Bosnia and Herzegovina’s revised national War Crimes Processing Strategy, which was drafted back in 2018, was finally adopted on Thursday at an extraordinary session of the country’s Council of Ministers.

“For the past two years I have led the negotiations about the strategy, which involved reputed experts, and the strategy was given the green light at the Council of Ministers’ session today,” said state-level justice minister Josip Grubesa.

The revised national strategy is intended to clear up the country’s large backlog of war crimes cases.

It says that the state prosecution currently has more than 550 unsolved war crimes cases involving 4,500 known perpetrators and as many cases with unknown perpetrators.

The courts in Bosnia and Herzegovina’s two entities, the Federation and Republika Srpska, and in the Brcko District, have around 200 cases with known war crime perpetrators.
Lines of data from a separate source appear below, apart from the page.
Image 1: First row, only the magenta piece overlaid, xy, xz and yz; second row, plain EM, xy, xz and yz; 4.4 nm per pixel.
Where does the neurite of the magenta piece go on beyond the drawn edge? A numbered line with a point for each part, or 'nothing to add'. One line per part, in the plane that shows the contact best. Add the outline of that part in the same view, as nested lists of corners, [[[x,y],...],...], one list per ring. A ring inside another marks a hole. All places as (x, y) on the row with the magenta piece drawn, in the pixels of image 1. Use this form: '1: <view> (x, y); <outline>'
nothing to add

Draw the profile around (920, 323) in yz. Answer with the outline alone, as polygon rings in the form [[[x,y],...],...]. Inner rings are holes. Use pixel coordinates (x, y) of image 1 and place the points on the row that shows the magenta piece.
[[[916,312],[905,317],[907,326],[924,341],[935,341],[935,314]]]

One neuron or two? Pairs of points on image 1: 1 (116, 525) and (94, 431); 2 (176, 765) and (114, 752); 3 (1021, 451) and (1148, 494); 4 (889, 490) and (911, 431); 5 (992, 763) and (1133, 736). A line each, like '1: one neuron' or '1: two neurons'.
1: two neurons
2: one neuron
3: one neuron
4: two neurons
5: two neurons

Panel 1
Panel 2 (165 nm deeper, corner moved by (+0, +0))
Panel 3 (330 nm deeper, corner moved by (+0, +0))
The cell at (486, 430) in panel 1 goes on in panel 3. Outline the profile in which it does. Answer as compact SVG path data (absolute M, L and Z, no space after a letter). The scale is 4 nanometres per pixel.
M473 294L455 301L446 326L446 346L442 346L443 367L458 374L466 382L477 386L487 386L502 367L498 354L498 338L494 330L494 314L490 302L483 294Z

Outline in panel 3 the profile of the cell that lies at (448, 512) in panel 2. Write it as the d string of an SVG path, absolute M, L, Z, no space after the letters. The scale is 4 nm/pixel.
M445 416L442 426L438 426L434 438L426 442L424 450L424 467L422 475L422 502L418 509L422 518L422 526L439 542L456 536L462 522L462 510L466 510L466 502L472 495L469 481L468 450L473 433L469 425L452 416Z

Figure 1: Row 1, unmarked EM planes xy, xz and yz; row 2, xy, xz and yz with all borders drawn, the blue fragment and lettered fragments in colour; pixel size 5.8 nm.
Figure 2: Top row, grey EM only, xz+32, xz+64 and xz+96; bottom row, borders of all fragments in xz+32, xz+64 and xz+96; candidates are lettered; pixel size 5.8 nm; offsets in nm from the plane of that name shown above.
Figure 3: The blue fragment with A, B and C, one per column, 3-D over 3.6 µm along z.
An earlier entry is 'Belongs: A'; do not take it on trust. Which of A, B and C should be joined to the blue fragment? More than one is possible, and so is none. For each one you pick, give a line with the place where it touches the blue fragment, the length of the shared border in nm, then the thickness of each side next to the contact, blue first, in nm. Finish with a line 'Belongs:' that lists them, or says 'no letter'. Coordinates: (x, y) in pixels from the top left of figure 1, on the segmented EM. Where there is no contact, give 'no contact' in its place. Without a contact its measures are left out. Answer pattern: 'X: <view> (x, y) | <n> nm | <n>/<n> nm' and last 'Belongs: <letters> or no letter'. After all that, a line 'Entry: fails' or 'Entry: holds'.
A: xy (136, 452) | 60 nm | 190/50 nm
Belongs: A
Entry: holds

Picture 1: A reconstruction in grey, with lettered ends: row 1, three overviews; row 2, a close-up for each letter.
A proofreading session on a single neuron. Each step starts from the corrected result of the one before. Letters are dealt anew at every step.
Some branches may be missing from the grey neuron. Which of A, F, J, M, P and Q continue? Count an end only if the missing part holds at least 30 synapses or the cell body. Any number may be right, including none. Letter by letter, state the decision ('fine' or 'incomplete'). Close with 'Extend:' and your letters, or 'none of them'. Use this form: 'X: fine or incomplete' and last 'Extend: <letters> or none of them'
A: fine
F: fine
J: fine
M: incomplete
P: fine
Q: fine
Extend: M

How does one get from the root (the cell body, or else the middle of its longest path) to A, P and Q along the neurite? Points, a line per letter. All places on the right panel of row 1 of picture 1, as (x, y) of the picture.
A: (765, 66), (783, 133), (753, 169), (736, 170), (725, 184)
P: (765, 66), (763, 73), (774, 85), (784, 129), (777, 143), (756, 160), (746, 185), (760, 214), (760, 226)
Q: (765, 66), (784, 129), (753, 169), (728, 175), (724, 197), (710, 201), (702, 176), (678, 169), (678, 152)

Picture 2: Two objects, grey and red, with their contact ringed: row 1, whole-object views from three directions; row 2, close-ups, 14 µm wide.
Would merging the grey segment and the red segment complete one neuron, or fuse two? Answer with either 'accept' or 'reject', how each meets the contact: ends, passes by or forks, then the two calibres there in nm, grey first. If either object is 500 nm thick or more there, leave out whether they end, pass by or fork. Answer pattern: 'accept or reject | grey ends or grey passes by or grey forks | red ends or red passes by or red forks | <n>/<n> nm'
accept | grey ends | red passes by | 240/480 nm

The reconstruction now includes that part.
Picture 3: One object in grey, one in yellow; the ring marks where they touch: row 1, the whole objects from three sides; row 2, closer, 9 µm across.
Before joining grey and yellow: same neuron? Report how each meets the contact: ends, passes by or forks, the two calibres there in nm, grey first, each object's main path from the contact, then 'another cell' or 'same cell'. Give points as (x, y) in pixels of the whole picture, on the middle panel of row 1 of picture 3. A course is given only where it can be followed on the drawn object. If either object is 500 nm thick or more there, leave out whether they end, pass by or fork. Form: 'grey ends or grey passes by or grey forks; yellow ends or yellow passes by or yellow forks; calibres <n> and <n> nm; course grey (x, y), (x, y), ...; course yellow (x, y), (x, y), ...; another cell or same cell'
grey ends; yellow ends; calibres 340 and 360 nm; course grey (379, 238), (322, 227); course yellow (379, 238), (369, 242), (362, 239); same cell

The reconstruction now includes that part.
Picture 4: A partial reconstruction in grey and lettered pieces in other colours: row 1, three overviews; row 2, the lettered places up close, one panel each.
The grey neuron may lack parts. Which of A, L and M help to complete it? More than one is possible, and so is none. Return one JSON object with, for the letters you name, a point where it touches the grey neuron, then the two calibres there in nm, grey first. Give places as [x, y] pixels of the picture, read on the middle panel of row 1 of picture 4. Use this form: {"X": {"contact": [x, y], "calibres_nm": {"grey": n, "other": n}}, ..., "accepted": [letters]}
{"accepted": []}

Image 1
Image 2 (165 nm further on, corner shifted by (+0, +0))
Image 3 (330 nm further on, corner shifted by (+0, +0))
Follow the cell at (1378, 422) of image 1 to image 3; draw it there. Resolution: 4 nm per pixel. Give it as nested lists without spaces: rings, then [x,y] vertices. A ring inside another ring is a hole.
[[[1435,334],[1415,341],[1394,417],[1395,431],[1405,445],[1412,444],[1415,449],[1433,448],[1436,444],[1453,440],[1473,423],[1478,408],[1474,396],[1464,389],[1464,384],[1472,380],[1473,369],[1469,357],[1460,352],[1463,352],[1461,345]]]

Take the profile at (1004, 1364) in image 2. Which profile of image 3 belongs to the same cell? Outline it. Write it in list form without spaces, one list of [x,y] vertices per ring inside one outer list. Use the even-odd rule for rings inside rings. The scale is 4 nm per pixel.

One of the goals of the newly-adopted strategy is to ensure the efficient distribution of cases to lower-level courts, a process which has not been working properly so far.

Milan Tegeltija, president of the High Judicial and Prosecutorial Council, the country’s judicial overseer, welcomed the adoption of the strategy.

“This is an extremely important step to speed up the processing of war crimes and satisfy the interests of justice,” said Tegeltija.

In 2008, the authorities adopted their first national strategy for processing war crimes cases which said that most complex cases would be processed at the state level within the following seven years, while all other cases would be transferred to the entity level and completed in 15 years, by 2023.

As the seven-year deadline expired in late 2015 without the most complex war crime cases having been completed at the state level, the revised strategy was prepared, specifying that a larger number of cases would be transferred to the entity level.

The revised strategy, to which the High Judicial and Prosecutorial Council gave its backing in February 2018, says that all cases should be processed by 2023.

But amid delays caused by elections and post-election political wrangling, the revised strategy did not make it onto the agenda of the Council of Ministers for approval until this week.